Per esclusione sembrerebbero non essere una minaccia per la sicurezza Usa, le filiali italiane, francesi e spagnole.
- Ma non è ancora finita perché non basta sbattere la porta in faccia al colosso cinese, devono anche farlo tutti gli stati alleati: il Canada, l'Australia e l'Europa perché la sete di vendetta sia doma. Però questo non succede.

Anzi:

  • L'Inghilterra nel corso di una riunione del consiglio Nazionale di Sicurezza, ha dichiarato di non essere contraria all'utilizzo della tecnologia Huawei anche se non per il nucleo centrale delle prossime reti di telecomunicazioni in 5G.
  • L'Australia e la Nuova Zelanda hanno invece bandito Huawei in nome della sicurezza.
  • La Francia si è dichiarata contraria a una guerra tecnologica e non ha bandito Huawei.
  • Il Giappone ha invece escluso l'azienda dai bandi pubblici.
  • La Germania ha confermato di non essere intenzionata a bannare nessuno.
  • Il Belgio non ha trovato alcuna prova di attività nocive alla sicurezza nazionale da parte di Huawei.
  • L'Olanda sta ancora facendo accertamenti.

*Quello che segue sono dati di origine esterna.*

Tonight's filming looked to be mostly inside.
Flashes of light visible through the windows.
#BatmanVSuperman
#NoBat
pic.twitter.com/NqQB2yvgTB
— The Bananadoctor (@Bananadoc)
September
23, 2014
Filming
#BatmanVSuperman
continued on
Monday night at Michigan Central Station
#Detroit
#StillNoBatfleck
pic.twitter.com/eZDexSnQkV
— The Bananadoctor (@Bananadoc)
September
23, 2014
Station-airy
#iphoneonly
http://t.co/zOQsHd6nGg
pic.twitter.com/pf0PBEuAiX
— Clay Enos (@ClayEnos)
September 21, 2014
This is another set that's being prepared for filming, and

E allora il colpo di teatro.

Siamo arrivati a dicembre e in Canada viene arrestata Meng Wanzhou ceo di Huawei e figlia del fondatore. Non si conoscono subito le cause dell'arresto, ma dopo un po' ci fanno sapere che anche lei si è messa a trafficare con l'Iran attraverso l'uso di due società che erano state fatte passare, agli occhi delle banche che curavano le transazioni e i permessi, come indipendenti da Huawei. Dunque la figlia del fondatore di Huawei rischia più di 30 anni di carcere per aver tentato di vendere a un paese messo al bando dagli USA non dei prodotti della sua azienda ma dei computer HP, servendosi di società non direttamente legate a Huawei.
Un gran casino.


👈 Qualche mese dopo l'arresto di Meng Wanzhou, Trump lancia un cinguettio dal sapore motivazionale che lascia un retrogusto di "don't mess with me" nell'animo.


Cosa succederà?

L'Italia è uno dei paesi  europei dove gli smartphone Huawei hanno la stessa diffusione del pane quotidiano e sia Google che Huawei hanno dichiarato che continueranno a fornire aggiornamenti relativi alla sicurezza sui dispositivi in circolazione.




Nel prossimo futuro probabilmente Huawei metterà in circolazione un sistema operativo proprio, su cui dichiara di essere già in lavorazione. Nell'attesa non faccio che continuare a domandarmi quanti telefoni avrebbero continuato a venderci senza avvisarci della rottura con Google se non fosse trapelata la notizia?